Bir kadın evişlerini yapmayı reddettiğinde o evi bok götürüyorsa, ihtiyacımız olan şey tam olarak budur. Kadınların görünür kıldığı bu isyan, ev işlerini kadınların üzerinden atıp erkeklerin sırtına bindirmek amacı taşımaz. Tersine, ortak yaşam alanlarının getirdiği sorumluğu ortak bir şekilde paylaşmak ve sağlıklı bir iş bölümü arzusunu dile getirir. Marslıların (*) da mutfağa girme vakti gelmişken, kadınlar artık bulaşık yıkamak yerine tabuları yıkıyor.
(*) Pankartta kullanılan “Marslı” ifadesi, kadınların Venüs erkeklerin ise Mars gezegininden geldiğine dair popüler anektoda gönderme yapıyor.
“Erkeklik nedir? Küçülebilen bir şeydir!”
Bizler erkek düşmanı mıyız? Yanıt hayır ise, nedir bu dilimizden düşürmediğimiz erkeklik?

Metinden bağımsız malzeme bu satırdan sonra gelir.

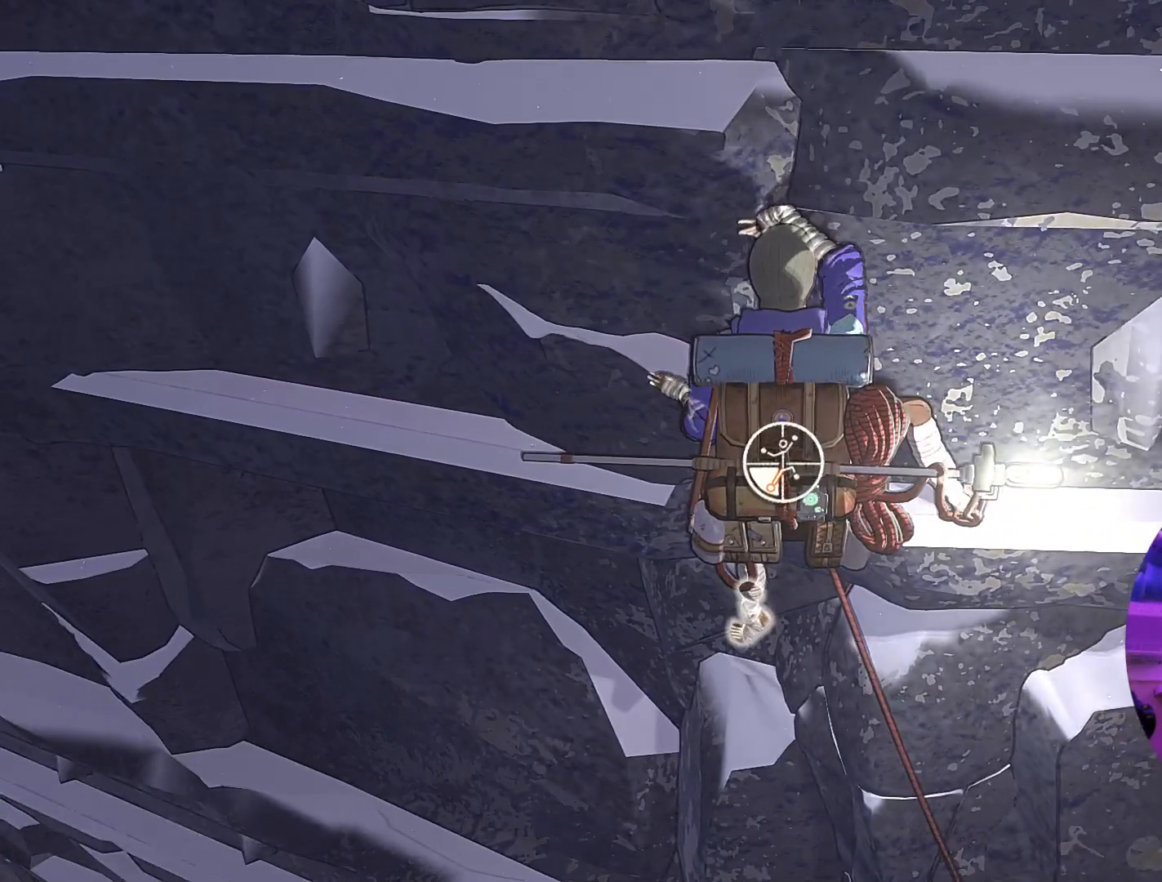
{"buttons": [], "left_stick": "up", "right_stick": "center", "events": [[250, "R1", "up"], [333, "left_stick", "up-left"], [417, "left_stick", "up"]]}
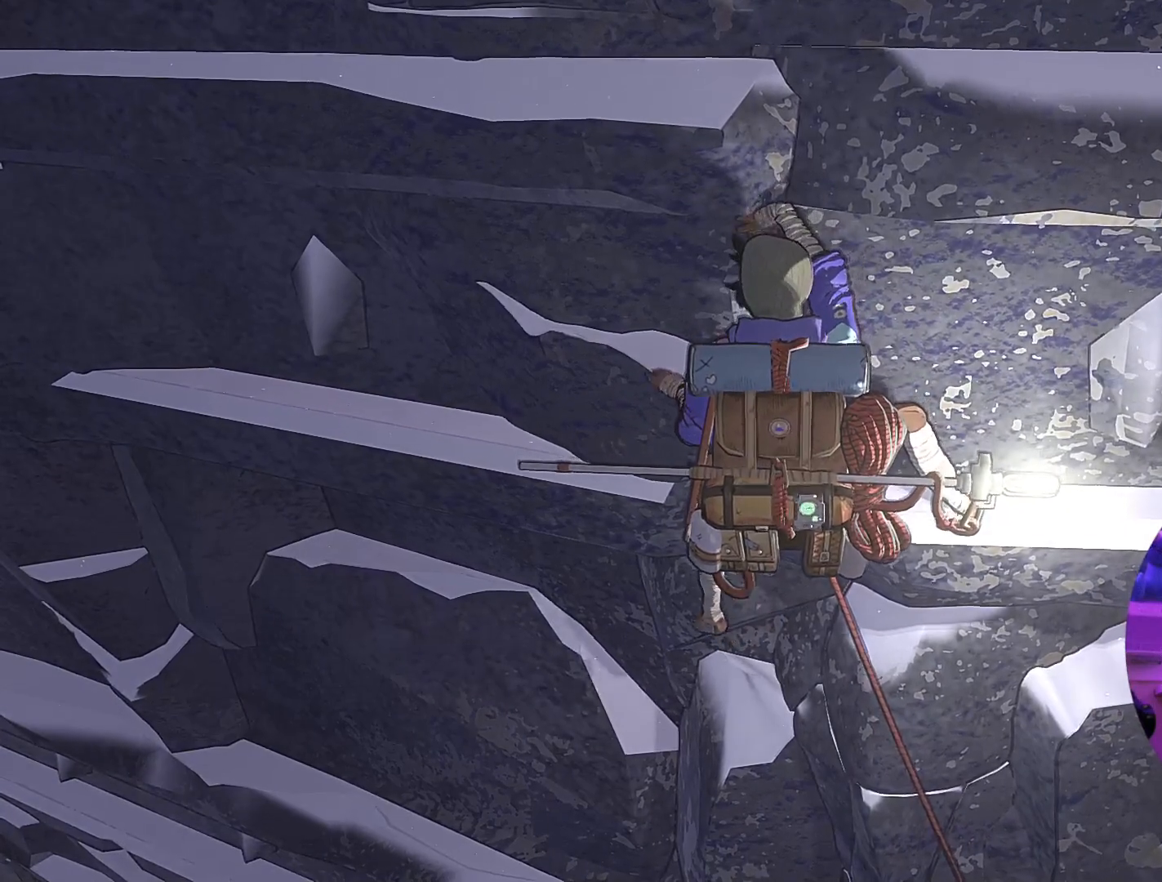
{"buttons": [], "left_stick": "up", "right_stick": "center", "events": []}
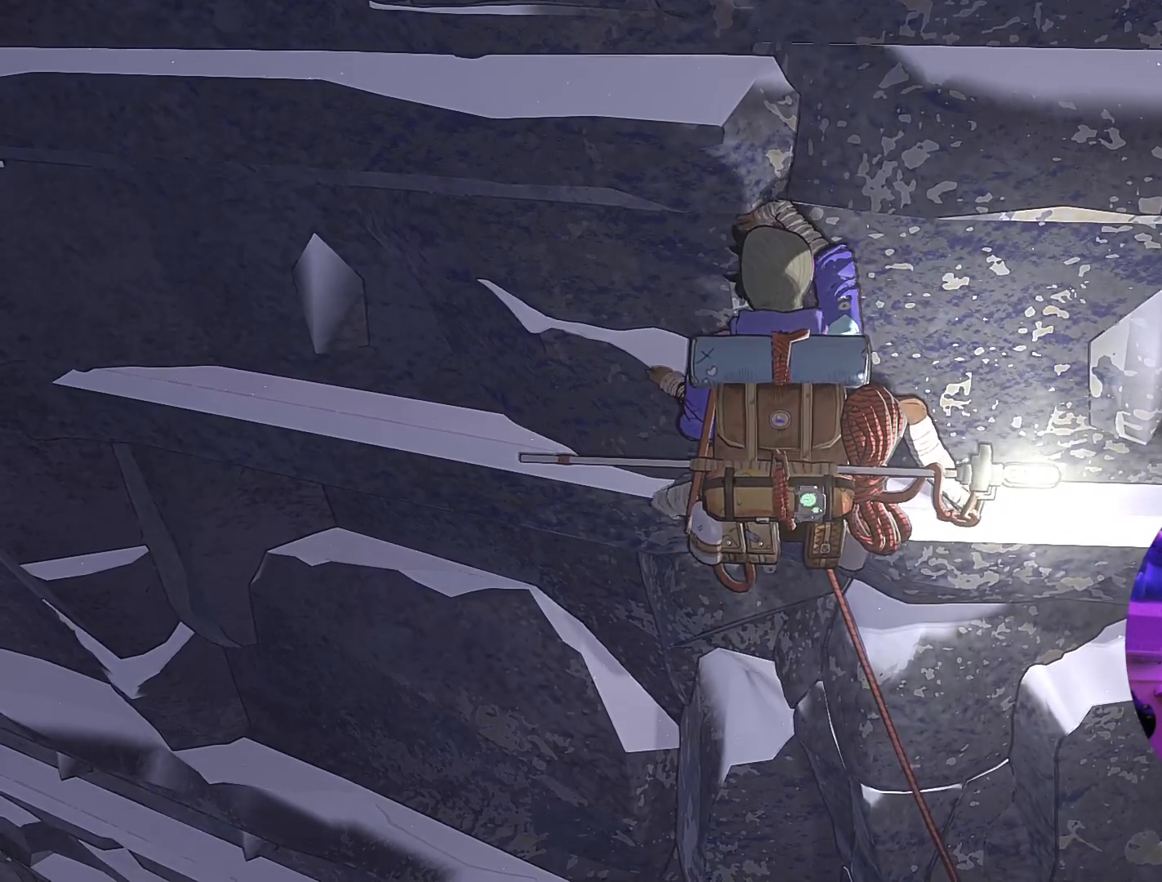
{"buttons": [], "left_stick": "up-right", "right_stick": "center", "events": [[67, "left_stick", "up-left"], [250, "left_stick", "left"], [450, "left_stick", "up"], [500, "left_stick", "up-right"]]}
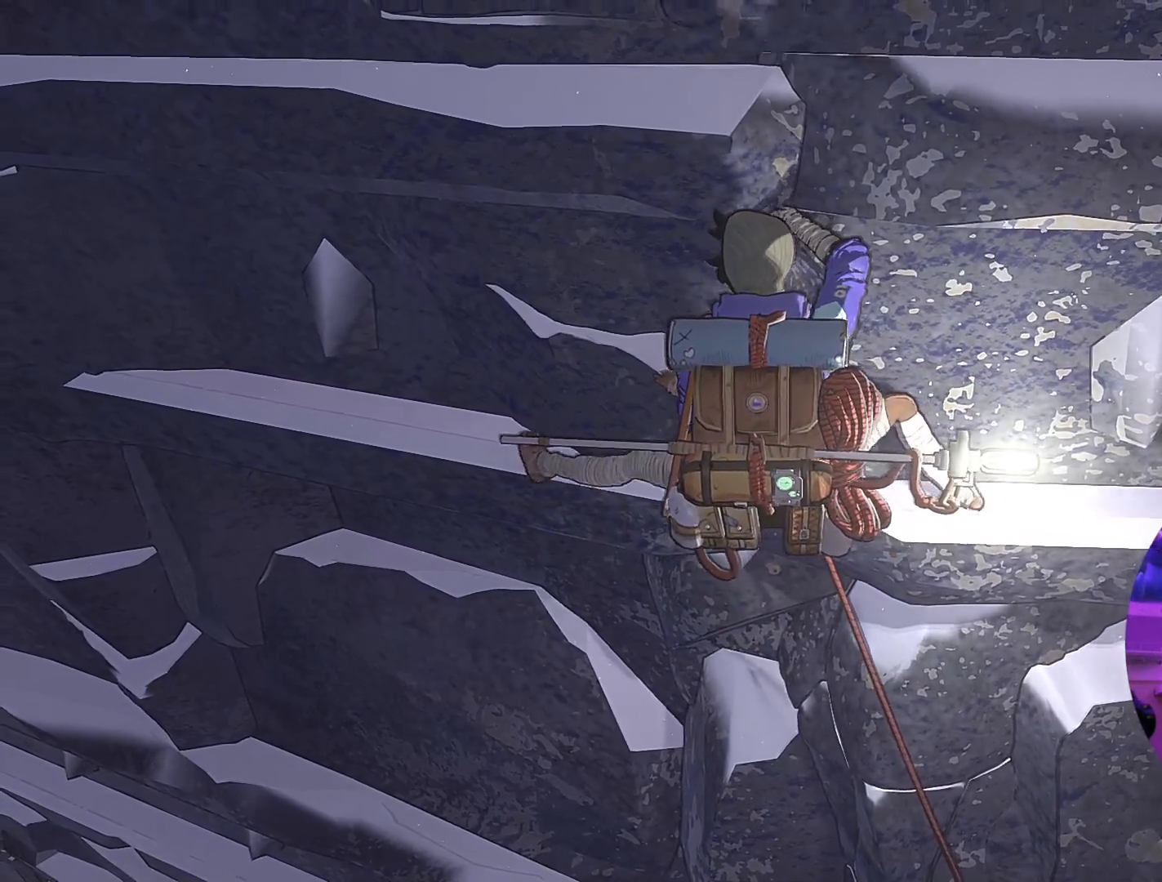
{"buttons": [], "left_stick": "down", "right_stick": "center", "events": [[200, "left_stick", "center"], [500, "left_stick", "down"]]}
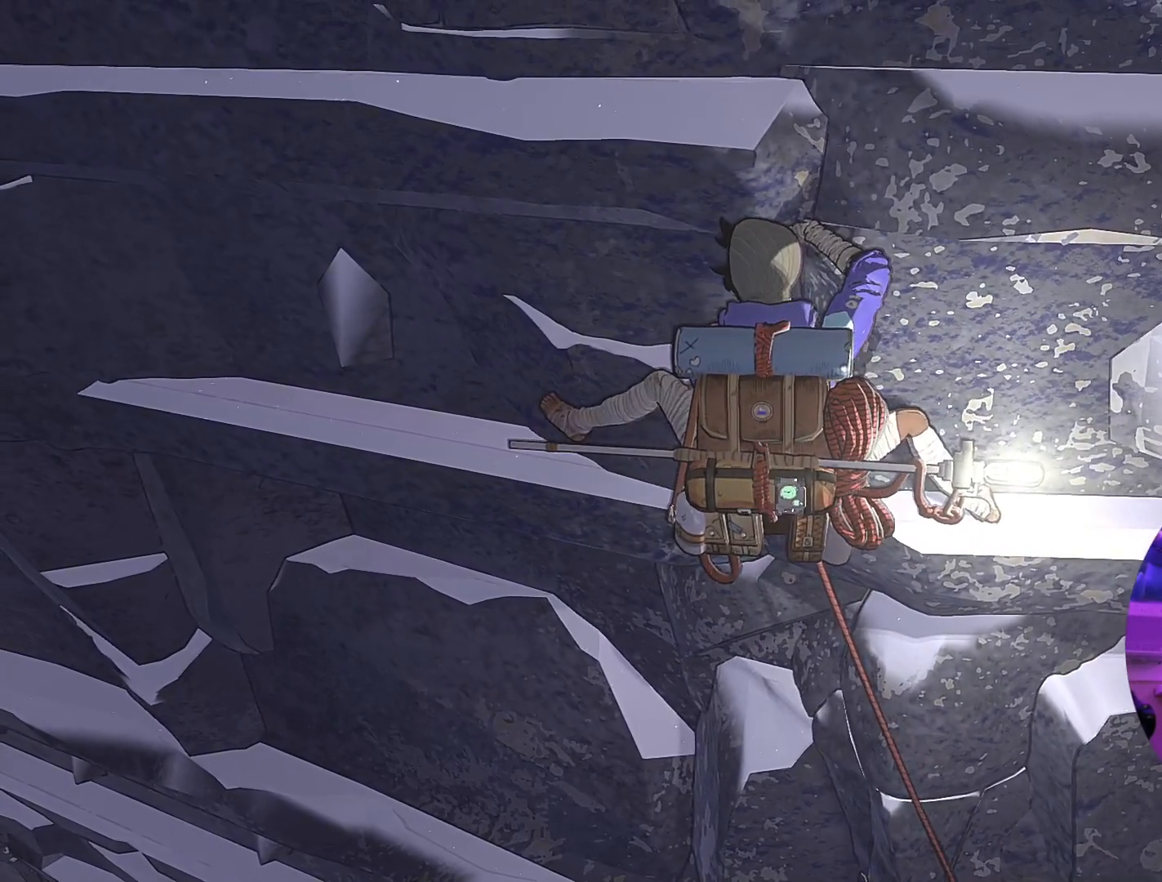
{"buttons": ["R1"], "left_stick": "center", "right_stick": "center", "events": [[167, "left_stick", "right"], [250, "left_stick", "center"], [483, "R1", "down"]]}
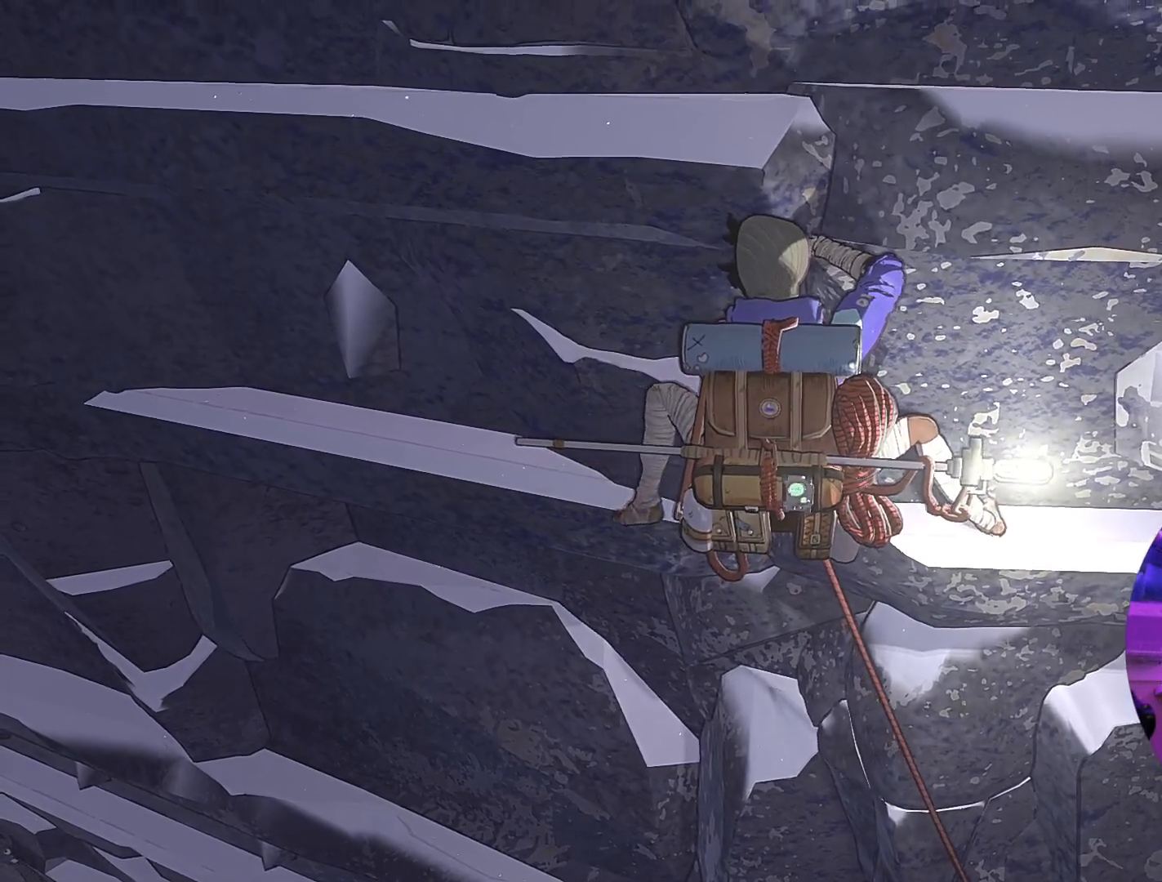
{"buttons": ["R1"], "left_stick": "center", "right_stick": "center", "events": []}
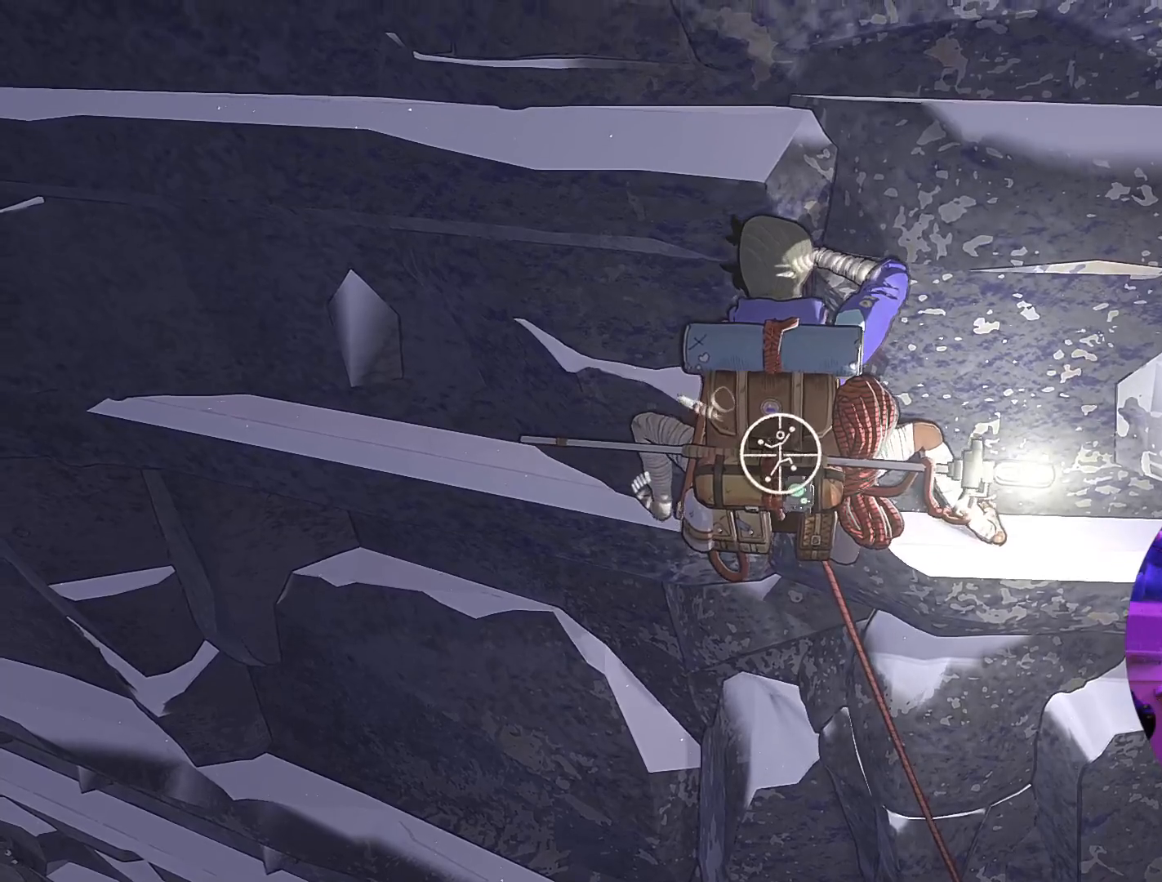
{"buttons": ["R1"], "left_stick": "up-right", "right_stick": "center", "events": [[100, "left_stick", "up-right"]]}
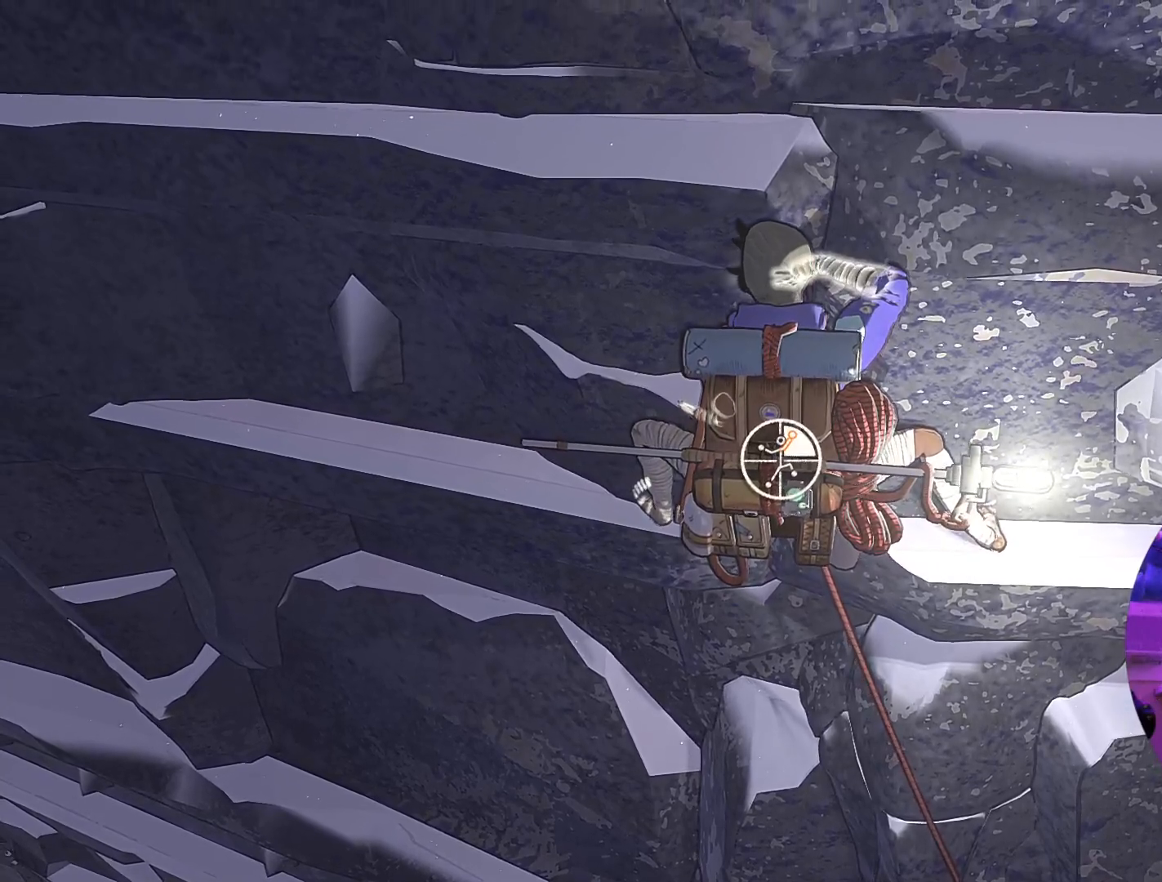
{"buttons": ["R1"], "left_stick": "up-left", "right_stick": "center", "events": [[50, "left_stick", "up"], [367, "left_stick", "up-left"]]}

“Erkeklik” erkeklere toplumsal ve kültürel olarak yüklenen özellikleri belirtmek için kullanılır. Bu özellikler erkekler için normal kabul edilen, ‘doğal’ diye yorumlanan ve kadınlar aleyhine bir güç ilişkisi barındıran özelliklerdir. Dövizde erkeklik ile kastedilen şey erkeklerin kadınlar, çocuklar ve eril dünyada yeterince erkek olmayanlar (LGBTİ bireyler*) üzerinde sahip oldukları ‘iktidar’dır.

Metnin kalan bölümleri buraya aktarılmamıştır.